Im Team hatten wir leider gar nicht richtig Zeit zu geniessen und feiern, denn das Haus musste bis um 11:00 Uhr (in ca. 1.5h) geräumt und geputzt sein, auch ich half tatkräftig mit indem ich den Kühlschrank zu leeren begann. Da viele noch nichts Richtiges gegessen hatten, fuhren wir nach Turku in eine IKEA, doch hier teilte sich unsere Gruppe. Ich hatte mit Cyrill und Annina den gleichen Flug noch am selben Nachmittag, Fabienne & Malin blieben im Norden und der Rest hatte den Flug erst am nächsten Morgen. Nach zwei Stunden Fahrt am Flughafen angekommen war es sehr schwer keinen OL Läufer anzutreffen, es kam mir vor als ob alle so spitz darauf waren am Montagmorgen wieder auf der Arbeit zu sein. Die Warteschlange für den safety-check war länger als vor der Damentoilette, doch auch wir kamen dran und durften uns durchchecken lassen. Während dem Flug verweilte ich in einem unruhigen Traumland und bei jedem Aufwachen spielte meine Sitznachbarin Candy Crush, wahrscheinlich war dabei höchste Konzentration von Nöten, denn ihr fiel nicht auf, dass ich nach dem Wettkampf noch keine Zeit hatte zu duschen.

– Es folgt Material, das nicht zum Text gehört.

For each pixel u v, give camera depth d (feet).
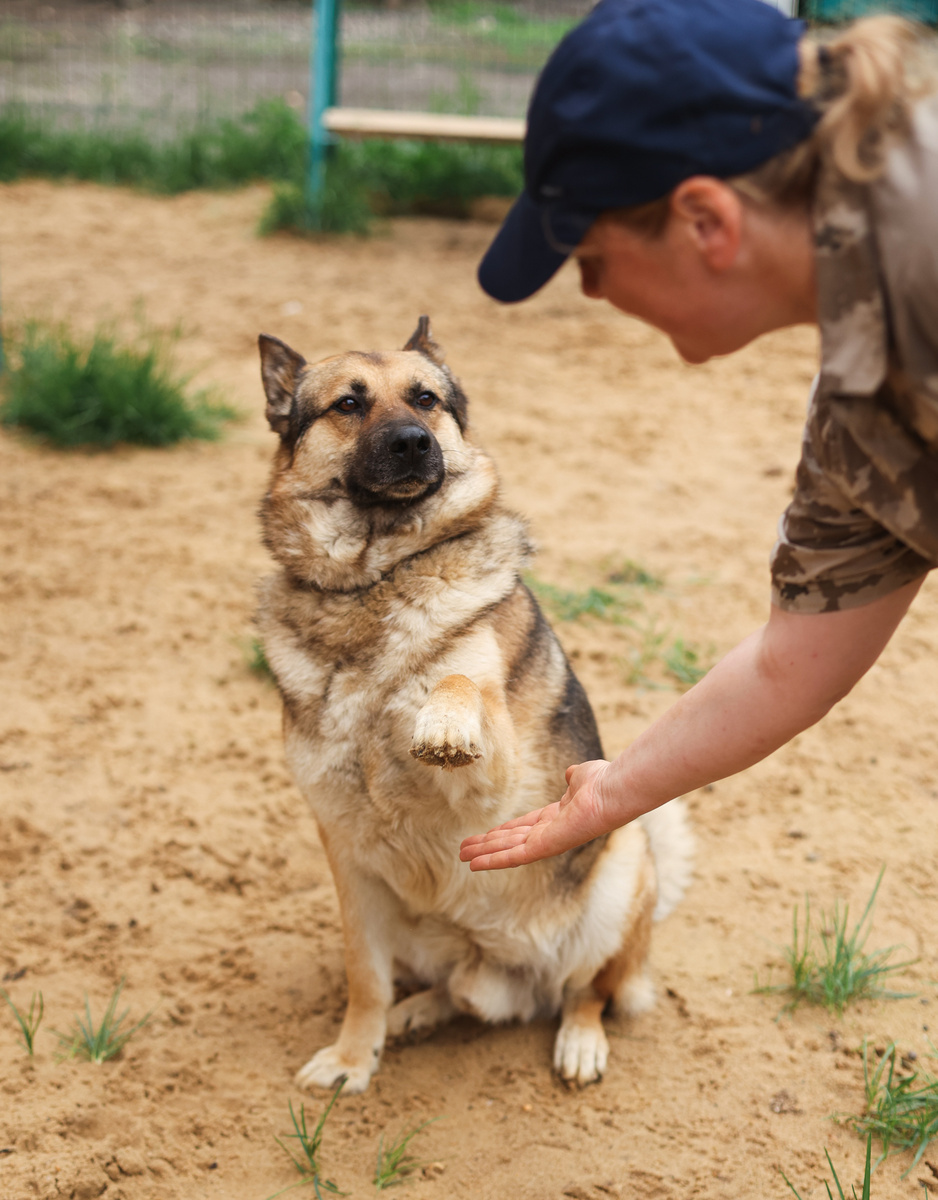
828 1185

Die Verabschiedung und Heimreise ist schnell erzählt oder in diesem Falle gar nicht, am Abend schlief ich auf meinem Lehrbetrieb in Hallwil überglücklich ein und träumte von der achten Strecke.

 

 

Die Jukola/Venla zählt als grösste OL-Staffel der Welt und findet alljährlich in Finnland statt. Die Venla ist ein vierköpfiges Frauenteam, welche den Massenstart um 14:00 Uhr hat. Die Jukola besteht aus einem siebenköpfigen Männerteam, wobei Frauen auch laufen dürfen, dieser Start ist um 23:00 Uhr. Insgesamt waren in diesem Jahr ca. 16'000 Läufer vor Ort und das nur für einen Wettkampf. Der OLC Kapreolo läuft seit 1999 fast jährlich an der Jukola mit, das Bestresultat ist der 58. Rang und wurde im Jahre 2000 erzielt. Das erfolgreiche Team war gespickt mit OL Legenden:


1. Dany Schulthess
2. Willi Müller
3. Corsin Caluori
4. Päsce Vieser
5. Peter Haldi
6. Luki Schulthess
7. Chrigi Mohn

Dieses Jahr lief Kapreolo1 auf den guten 181. Platz, was einen super Startplatz für das nächste Jahr bringt. Denn die Machtverhältnisse schwanken im Team und die junge Generation stellt sich immer öfters in Pose für einen Kapreolo 1 Platz. Wenn es so weiter geht sind für die Jukola bald schon Selektionsläufe von Nöten. Das Ziel der nächsten fünf Jahre ist erstmals ein Top 100 Platz, aber auch das Bestresultat weilt schon viel zu lange. Wir hoffen auf stabile Junge, routinierte Alte und schnelle Japaner.